The influence of live streaming technology can also be seen in the iGaming industry, in which live dealer games have significantly contributed to the growth of online gambling. With the introduction of live streaming and the consequent decrease in the cost to produce these broadcasts, iGaming operators started to provide classic casino games and interactive gaming experiences in real time featuring professional hosts and dealers. This quickly rose to the top of the hottest trends in online gambling, drawing millions of players from all over the world.

The future is mobile


Mobile gaming was an innovative idea when the Hagenuk MT-2000 was introduced in 1994 with a preloaded game that was a variation of the timeless Tetris game. Using a phone to play video games was at the very least strange given the level of mobile technology at the time.

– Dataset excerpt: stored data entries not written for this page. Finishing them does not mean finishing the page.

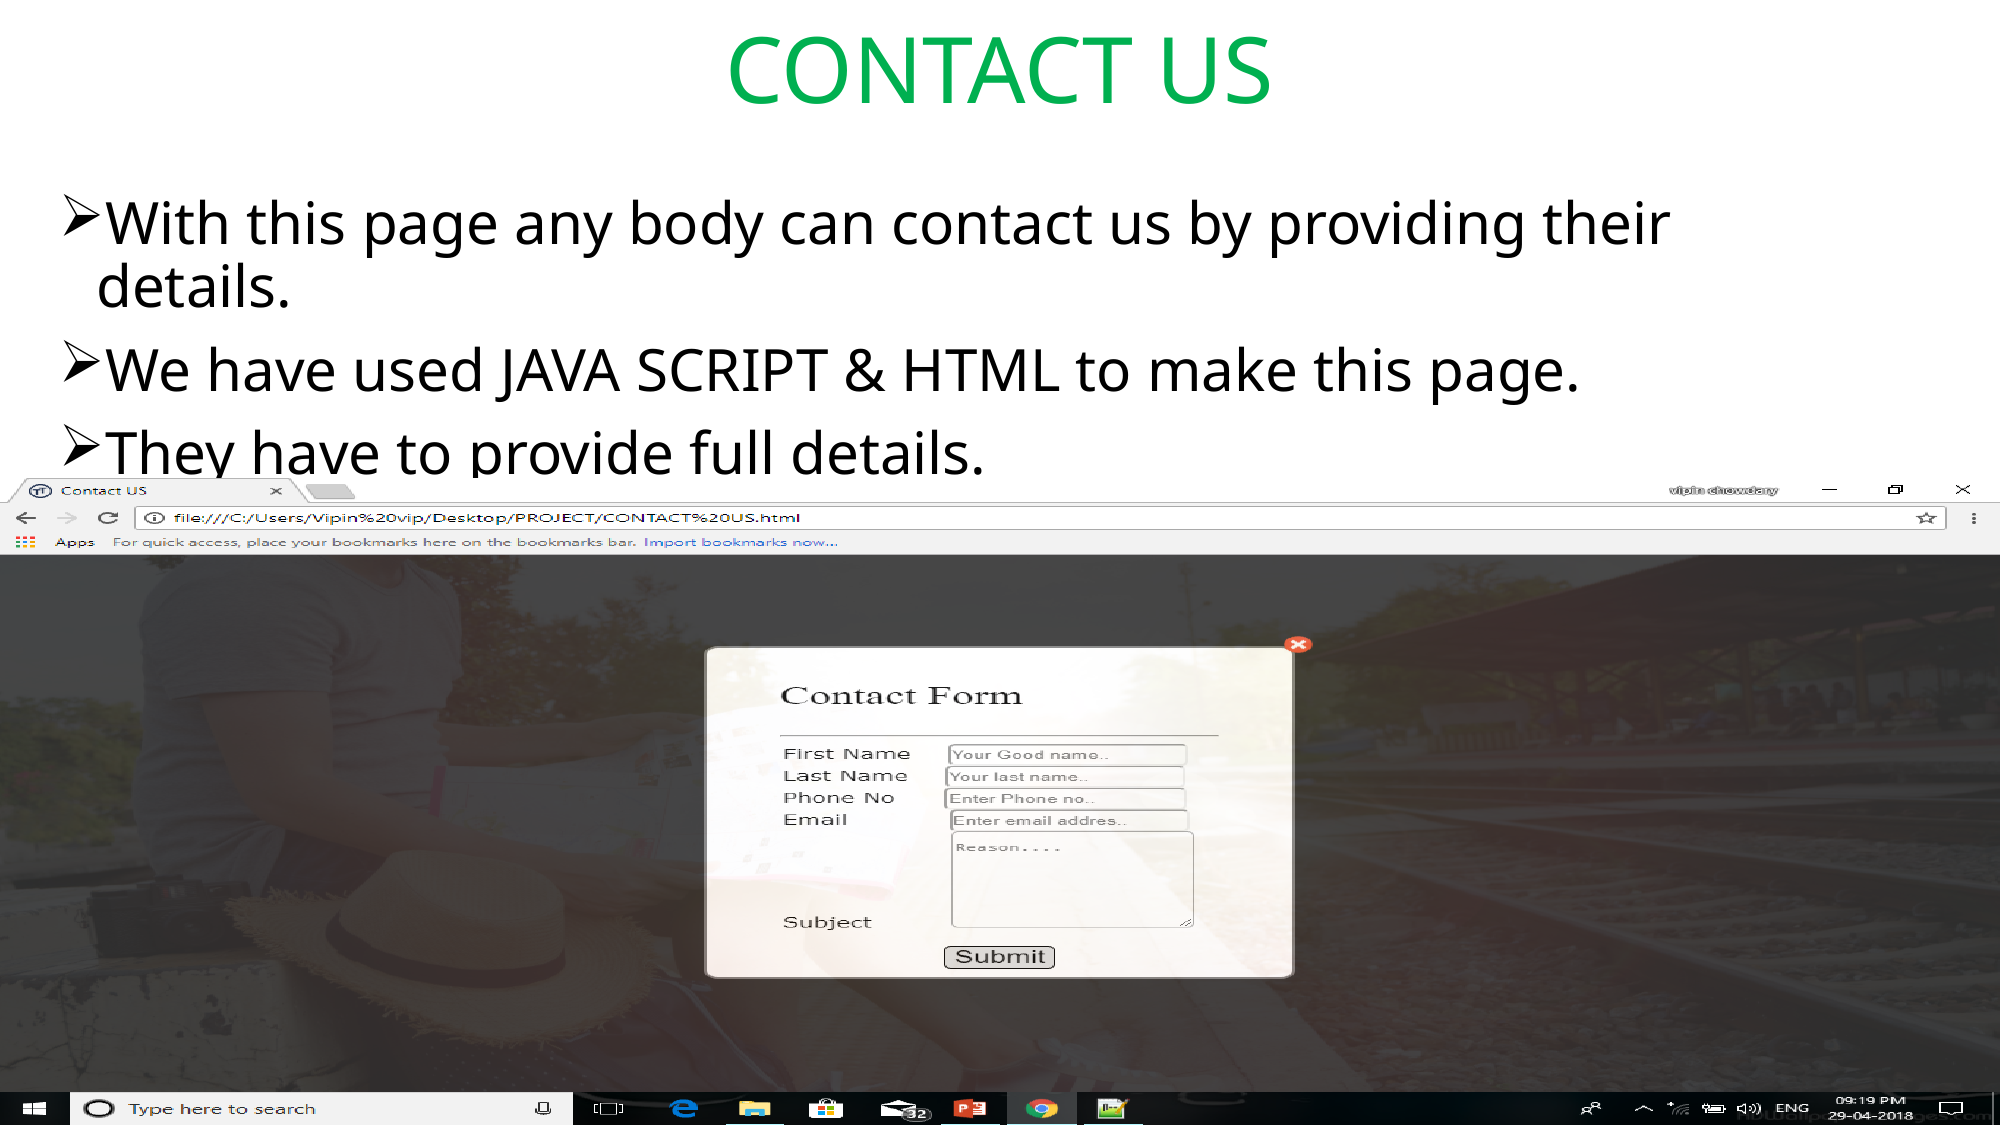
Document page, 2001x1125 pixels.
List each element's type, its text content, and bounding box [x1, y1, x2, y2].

picture [0, 478, 2000, 1125]
list With this page any body can contact us by providing their details. We have used JAVA SCRIPT & HTML to make this page. They have to provide full details. [43, 186, 1769, 446]
title CONTACT US [137, 0, 1863, 150]
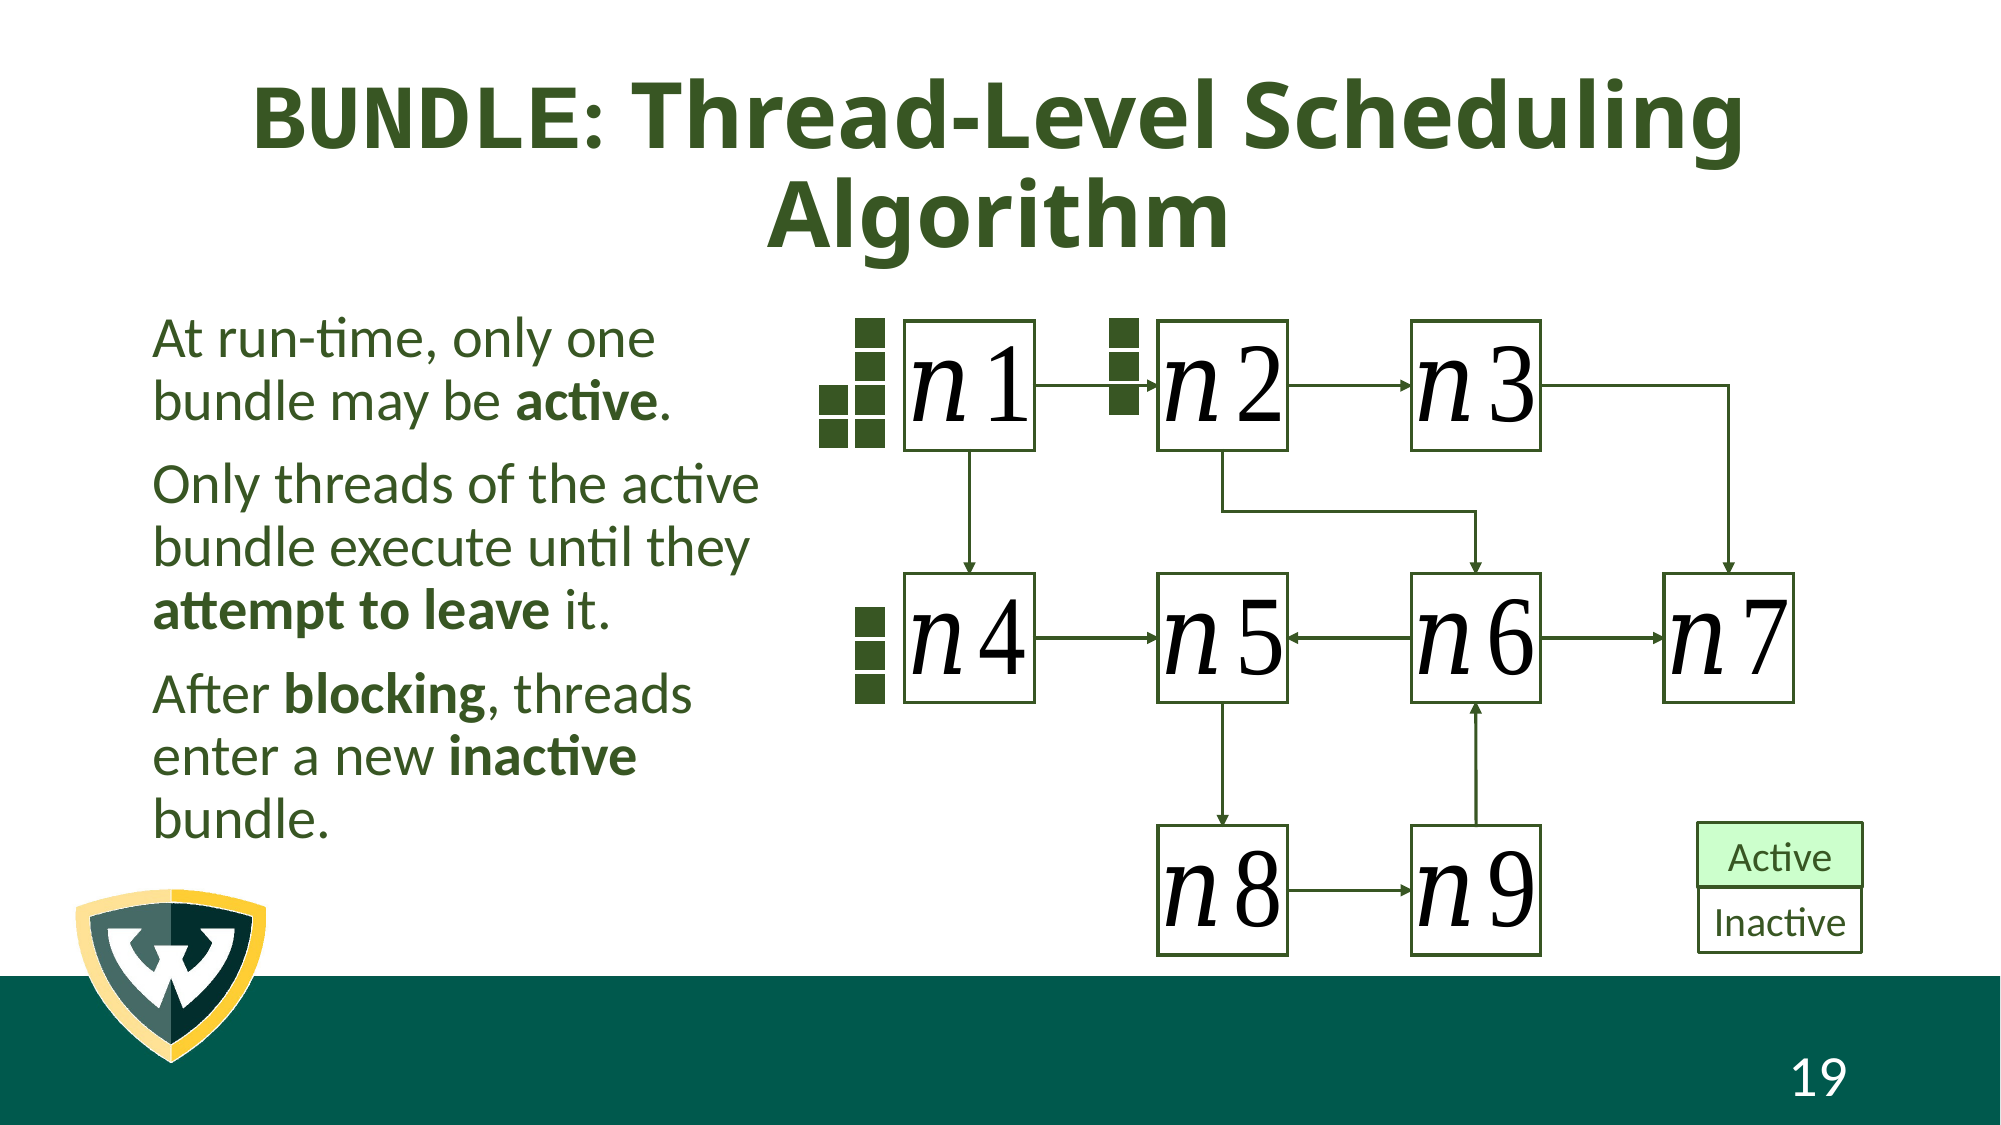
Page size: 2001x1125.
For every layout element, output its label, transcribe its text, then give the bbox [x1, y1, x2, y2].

slide_number 19 [1412, 1042, 1863, 1103]
text_box [1109, 352, 1139, 381]
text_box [1697, 822, 1863, 954]
text_box [855, 352, 885, 381]
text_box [1286, 385, 1413, 637]
text_box [1109, 318, 1139, 348]
text_box [819, 385, 848, 415]
text_box [819, 419, 848, 448]
list At run-time, only one bundle may be active. Only threads of the active bundle execute until they attempt to leave it. After blocking, threads enter a new inactive bundle. [137, 299, 780, 977]
text_box [855, 385, 885, 415]
text_box [1109, 386, 1139, 415]
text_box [1539, 385, 1729, 575]
text_box [855, 318, 885, 348]
text_box [855, 674, 885, 704]
text_box [855, 607, 885, 637]
picture [0, 0, 2001, 1125]
title BUNDLE: Thread-Level Scheduling Algorithm [137, 59, 1863, 278]
text_box [855, 641, 885, 670]
text_box [855, 419, 885, 448]
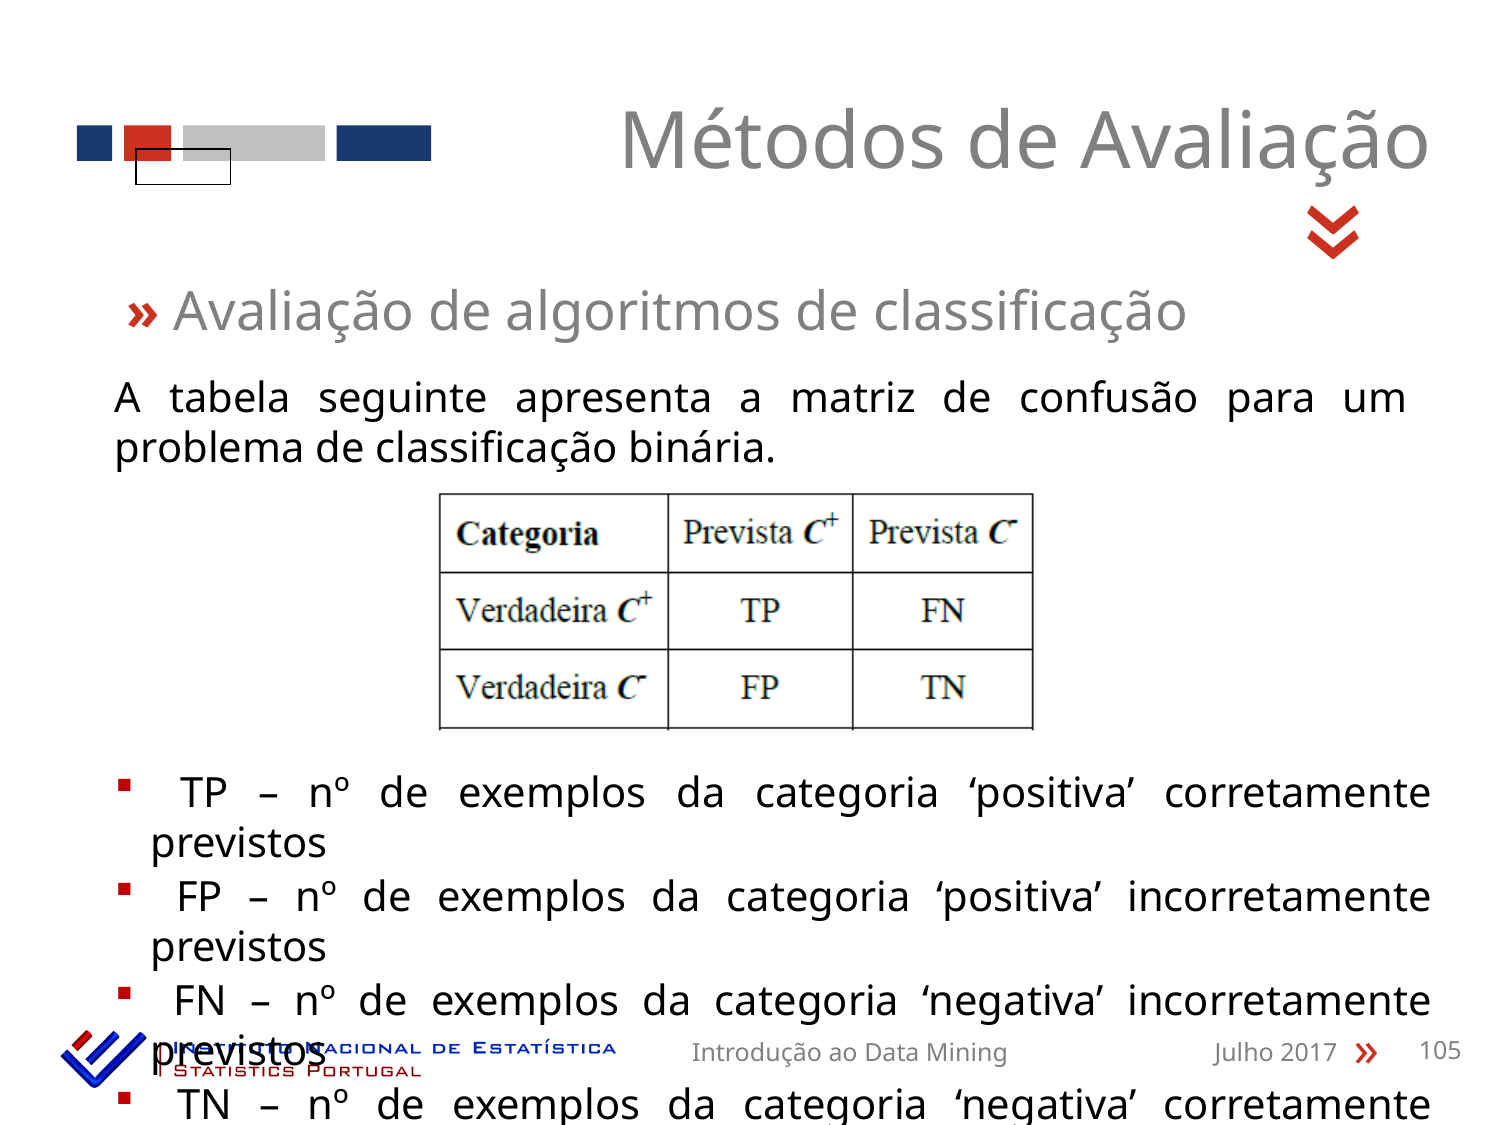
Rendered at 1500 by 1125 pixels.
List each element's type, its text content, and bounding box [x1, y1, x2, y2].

A version of Snake was preloaded on a number of Nokia’s mobile phones three years later, and it quickly became a global hit, propelling Nokia to the top of the market and selling in over 350 million devices globally.

A new age of mobile gaming began in the late 2000s with the release of the HTML5 language, which allowed developers to create new platforms and games that could be played on many devices.

With developers choosing iOS and Android devices more and more and regularly releasing new games, mobile games now account for a sizable portion of the video game market. Casual games like Candy Crush are still very popular, while mobile games like Garena Free Fire and PUBG Mobile are even featured in esports leagues and tournaments.